:: Supplied records

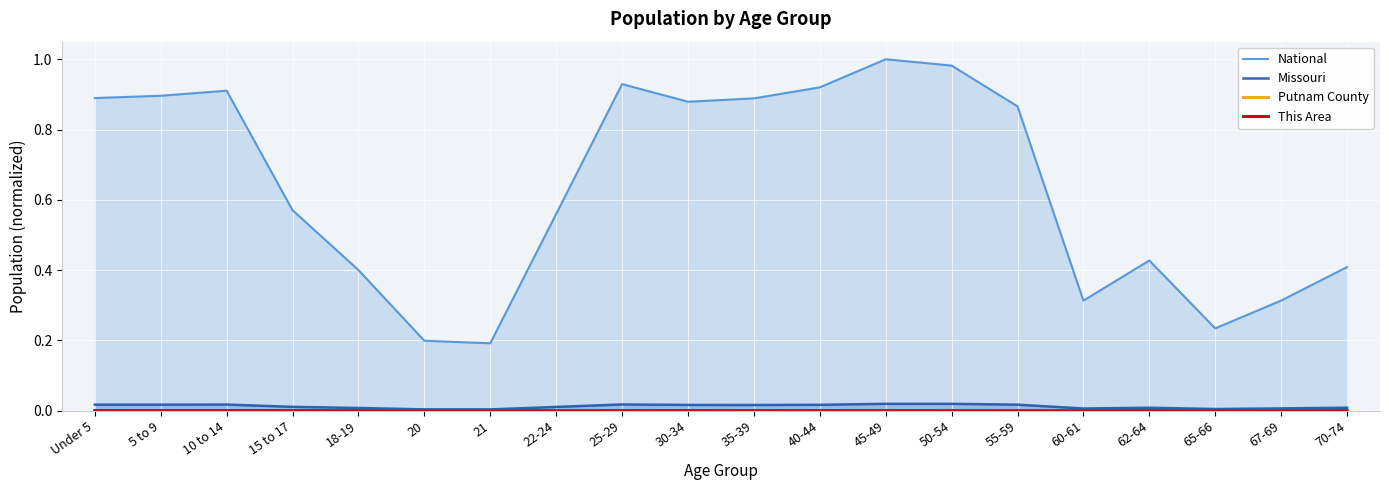

Where is National nearest to the value 0?

21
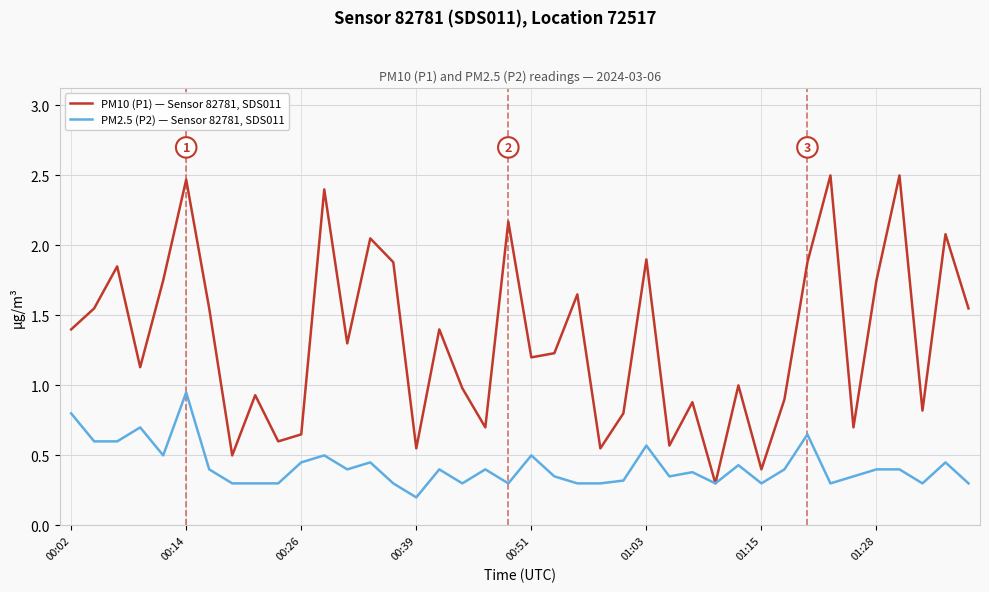

Which series has the largest total across all categories?

PM10 (P1) — Sensor 82781, SDS011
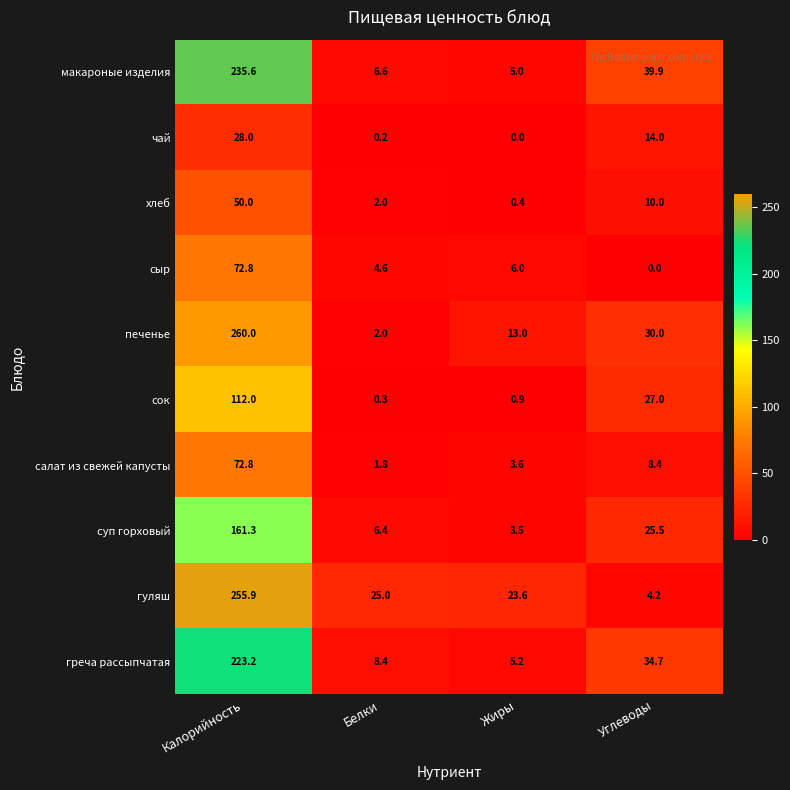

What is the maximum value shown in the chart?

260.0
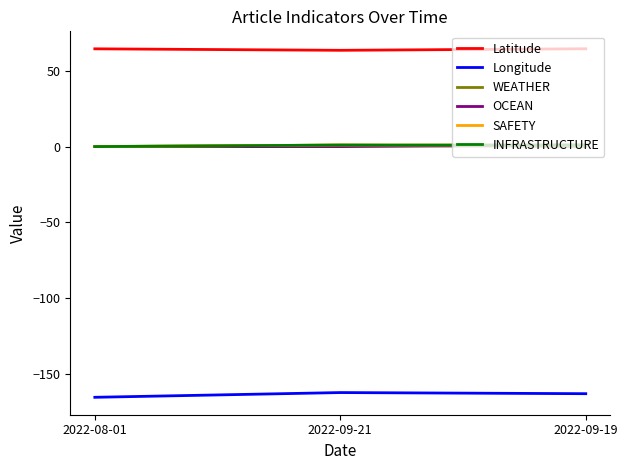

Does the chart have visible grid lines?

No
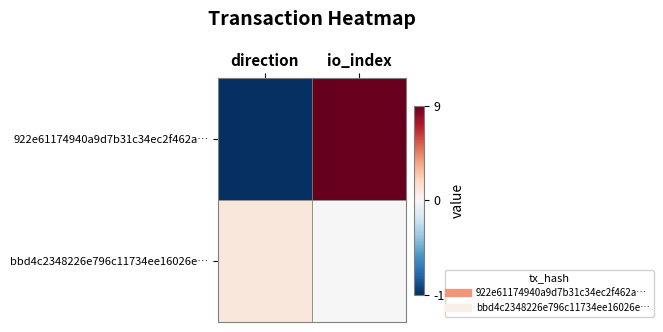

Reading right to left, what are all the values shown in this chart?

922e61174940a9d7b31c34ec2f462a…: io_index=9	direction=-1
bbd4c2348226e796c11734ee16026e…: io_index=0	direction=1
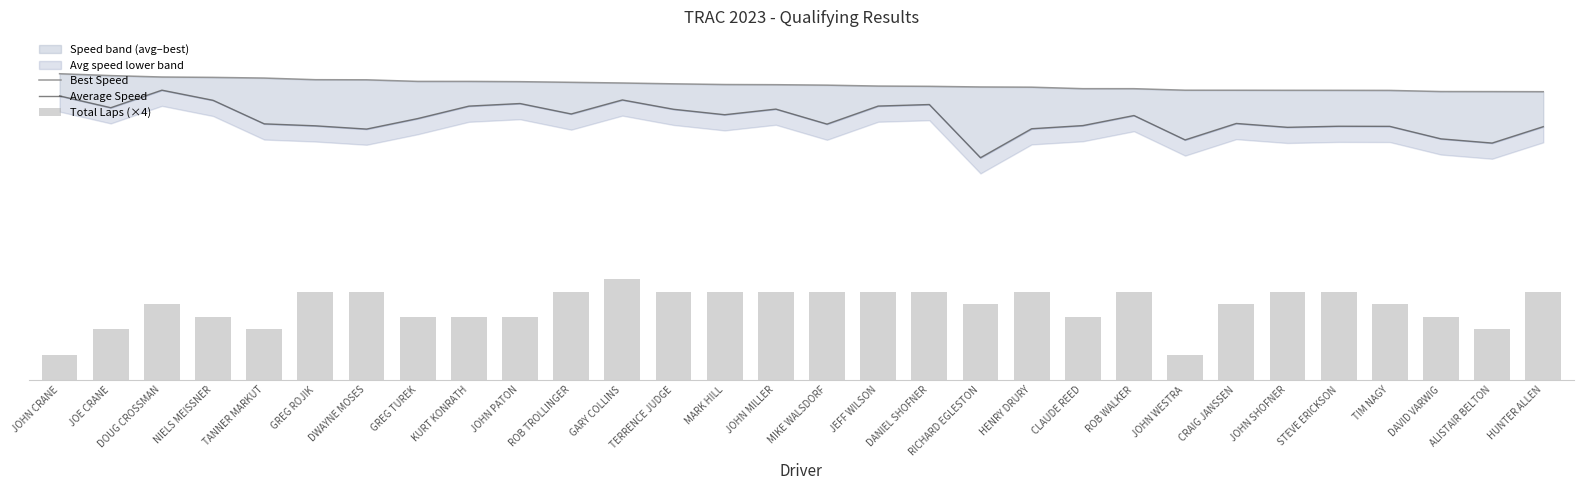

Reading left to right, transcribe all the data shown in this chart.

Best Speed: JOHN CRANE=97.4	JOE CRANE=96.8	DOUG CROSSMAN=96.3	NIELS MEISSNER=96.2	TANNER MARKUT=96.0	GREG ROJIK=95.5	DWAYNE MOSES=95.5	GREG TUREK=95.0	KURT KONRATH=94.9	JOHN PATON=94.9	ROB TROLLINGER=94.7	GARY COLLINS=94.4	TERRENCE JUDGE=94.2	MARK HILL=94.0	JOHN MILLER=93.9	MIKE WALSDORF=93.8	JEFF WILSON=93.5	DANIEL SHOFNER=93.4	RICHARD EGLESTON=93.2	HENRY DRURY=93.1	CLAUDE REED=92.6	ROB WALKER=92.6	JOHN WESTRA=92.1	CRAIG JANSSEN=92.1	JOHN SHOFNER=92.1	STEVE ERICKSON=92.1	TIM NAGY=92.1	DAVID VARWIG=91.7	ALISTAIR BELTON=91.7	HUNTER ALLEN=91.7
Average Speed: JOHN CRANE=90.3	JOE CRANE=86.6	DOUG CROSSMAN=92.2	NIELS MEISSNER=88.9	TANNER MARKUT=81.4	GREG ROJIK=80.8	DWAYNE MOSES=79.8	GREG TUREK=83.1	KURT KONRATH=87.1	JOHN PATON=87.9	ROB TROLLINGER=84.6	GARY COLLINS=89.1	TERRENCE JUDGE=86.1	MARK HILL=84.3	JOHN MILLER=86.1	MIKE WALSDORF=81.4	JEFF WILSON=87.1	DANIEL SHOFNER=87.6	RICHARD EGLESTON=70.7	HENRY DRURY=79.9	CLAUDE REED=80.9	ROB WALKER=84.1	JOHN WESTRA=76.3	CRAIG JANSSEN=81.6	JOHN SHOFNER=80.3	STEVE ERICKSON=80.7	TIM NAGY=80.6	DAVID VARWIG=76.7	ALISTAIR BELTON=75.3	HUNTER ALLEN=80.5
Total Laps (×4): JOHN CRANE=8.0	JOE CRANE=16.0	DOUG CROSSMAN=24.0	NIELS MEISSNER=20.0	TANNER MARKUT=16.0	GREG ROJIK=28.0	DWAYNE MOSES=28.0	GREG TUREK=20.0	KURT KONRATH=20.0	JOHN PATON=20.0	ROB TROLLINGER=28.0	GARY COLLINS=32.0	TERRENCE JUDGE=28.0	MARK HILL=28.0	JOHN MILLER=28.0	MIKE WALSDORF=28.0	JEFF WILSON=28.0	DANIEL SHOFNER=28.0	RICHARD EGLESTON=24.0	HENRY DRURY=28.0	CLAUDE REED=20.0	ROB WALKER=28.0	JOHN WESTRA=8.0	CRAIG JANSSEN=24.0	JOHN SHOFNER=28.0	STEVE ERICKSON=28.0	TIM NAGY=24.0	DAVID VARWIG=20.0	ALISTAIR BELTON=16.0	HUNTER ALLEN=28.0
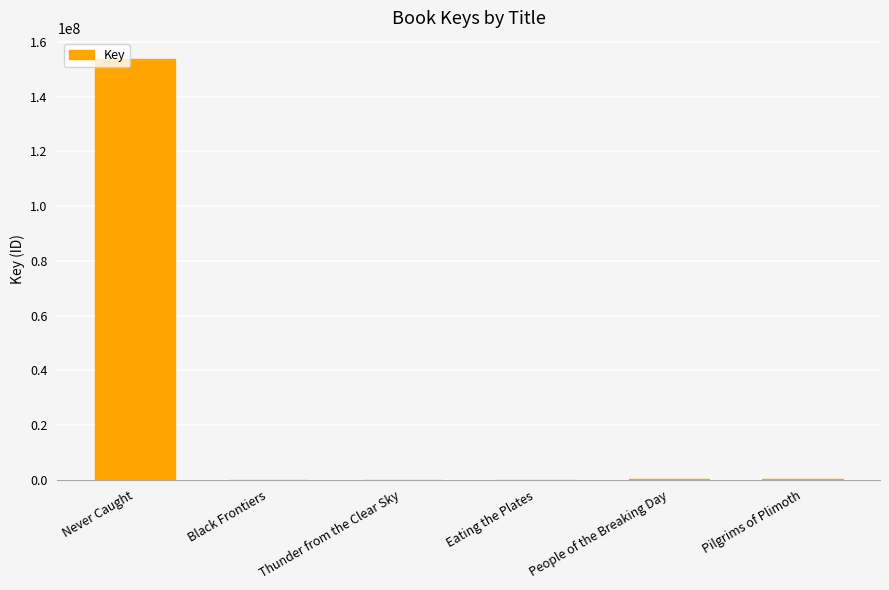

What is the sum of all values?

154473595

::::

*What is expected*
Copy out all of the items above line for line, leaving out the pictures.

*Your response*
Where is National nearest to the value 0?

21

Which series has the largest total across all categories?

PM10 (P1) — Sensor 82781, SDS011

What is the maximum value shown in the chart?

260.0

Does the chart have visible grid lines?

No

Reading right to left, what are all the values shown in this chart?

922e61174940a9d7b31c34ec2f462a…: io_index=9	direction=-1
bbd4c2348226e796c11734ee16026e…: io_index=0	direction=1

Reading left to right, transcribe all the data shown in this chart.

Best Speed: JOHN CRANE=97.4	JOE CRANE=96.8	DOUG CROSSMAN=96.3	NIELS MEISSNER=96.2	TANNER MARKUT=96.0	GREG ROJIK=95.5	DWAYNE MOSES=95.5	GREG TUREK=95.0	KURT KONRATH=94.9	JOHN PATON=94.9	ROB TROLLINGER=94.7	GARY COLLINS=94.4	TERRENCE JUDGE=94.2	MARK HILL=94.0	JOHN MILLER=93.9	MIKE WALSDORF=93.8	JEFF WILSON=93.5	DANIEL SHOFNER=93.4	RICHARD EGLESTON=93.2	HENRY DRURY=93.1	CLAUDE REED=92.6	ROB WALKER=92.6	JOHN WESTRA=92.1	CRAIG JANSSEN=92.1	JOHN SHOFNER=92.1	STEVE ERICKSON=92.1	TIM NAGY=92.1	DAVID VARWIG=91.7	ALISTAIR BELTON=91.7	HUNTER ALLEN=91.7
Average Speed: JOHN CRANE=90.3	JOE CRANE=86.6	DOUG CROSSMAN=92.2	NIELS MEISSNER=88.9	TANNER MARKUT=81.4	GREG ROJIK=80.8	DWAYNE MOSES=79.8	GREG TUREK=83.1	KURT KONRATH=87.1	JOHN PATON=87.9	ROB TROLLINGER=84.6	GARY COLLINS=89.1	TERRENCE JUDGE=86.1	MARK HILL=84.3	JOHN MILLER=86.1	MIKE WALSDORF=81.4	JEFF WILSON=87.1	DANIEL SHOFNER=87.6	RICHARD EGLESTON=70.7	HENRY DRURY=79.9	CLAUDE REED=80.9	ROB WALKER=84.1	JOHN WESTRA=76.3	CRAIG JANSSEN=81.6	JOHN SHOFNER=80.3	STEVE ERICKSON=80.7	TIM NAGY=80.6	DAVID VARWIG=76.7	ALISTAIR BELTON=75.3	HUNTER ALLEN=80.5
Total Laps (×4): JOHN CRANE=8.0	JOE CRANE=16.0	DOUG CROSSMAN=24.0	NIELS MEISSNER=20.0	TANNER MARKUT=16.0	GREG ROJIK=28.0	DWAYNE MOSES=28.0	GREG TUREK=20.0	KURT KONRATH=20.0	JOHN PATON=20.0	ROB TROLLINGER=28.0	GARY COLLINS=32.0	TERRENCE JUDGE=28.0	MARK HILL=28.0	JOHN MILLER=28.0	MIKE WALSDORF=28.0	JEFF WILSON=28.0	DANIEL SHOFNER=28.0	RICHARD EGLESTON=24.0	HENRY DRURY=28.0	CLAUDE REED=20.0	ROB WALKER=28.0	JOHN WESTRA=8.0	CRAIG JANSSEN=24.0	JOHN SHOFNER=28.0	STEVE ERICKSON=28.0	TIM NAGY=24.0	DAVID VARWIG=20.0	ALISTAIR BELTON=16.0	HUNTER ALLEN=28.0

What is the sum of all values?

154473595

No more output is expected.